WORK INSTRUCTIONS:
Write out all of the records, keeping each one exactly as written.

____ EXTRACTED ENTRIES

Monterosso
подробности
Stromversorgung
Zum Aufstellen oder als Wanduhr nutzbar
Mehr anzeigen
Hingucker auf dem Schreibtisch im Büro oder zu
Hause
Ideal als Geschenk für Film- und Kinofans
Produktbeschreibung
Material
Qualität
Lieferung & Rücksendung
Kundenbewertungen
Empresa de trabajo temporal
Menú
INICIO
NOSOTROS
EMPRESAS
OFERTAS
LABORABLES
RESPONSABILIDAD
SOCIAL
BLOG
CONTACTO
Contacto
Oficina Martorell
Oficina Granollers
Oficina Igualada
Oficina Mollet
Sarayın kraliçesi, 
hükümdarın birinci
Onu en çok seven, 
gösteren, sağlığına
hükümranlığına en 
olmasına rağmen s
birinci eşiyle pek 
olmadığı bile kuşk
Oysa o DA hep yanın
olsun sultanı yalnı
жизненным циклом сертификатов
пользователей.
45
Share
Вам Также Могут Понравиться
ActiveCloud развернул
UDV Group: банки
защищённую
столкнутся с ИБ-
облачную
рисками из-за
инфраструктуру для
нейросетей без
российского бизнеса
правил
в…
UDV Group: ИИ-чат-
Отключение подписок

________

TASK OUTPUT:
Monterosso
подробности
Stromversorgung
Zum Aufstellen oder als Wanduhr nutzbar
Mehr anzeigen
Hingucker auf dem Schreibtisch im Büro oder zu
Hause
Ideal als Geschenk für Film- und Kinofans
Produktbeschreibung
Material
Qualität
Lieferung & Rücksendung
Kundenbewertungen
Empresa de trabajo temporal
Menú
INICIO
NOSOTROS
EMPRESAS
OFERTAS
LABORABLES
RESPONSABILIDAD
SOCIAL
BLOG
CONTACTO
Contacto
Oficina Martorell
Oficina Granollers
Oficina Igualada
Oficina Mollet
Sarayın kraliçesi, 
hükümdarın birinci
Onu en çok seven, 
gösteren, sağlığına
hükümranlığına en 
olmasına rağmen s
birinci eşiyle pek 
olmadığı bile kuşk
Oysa o DA hep yanın
olsun sultanı yalnı
жизненным циклом сертификатов
пользователей.
45
Share
Вам Также Могут Понравиться
ActiveCloud развернул
UDV Group: банки
защищённую
столкнутся с ИБ-
облачную
рисками из-за
инфраструктуру для
нейросетей без
российского бизнеса
правил
в…
UDV Group: ИИ-чат-
Отключение подписок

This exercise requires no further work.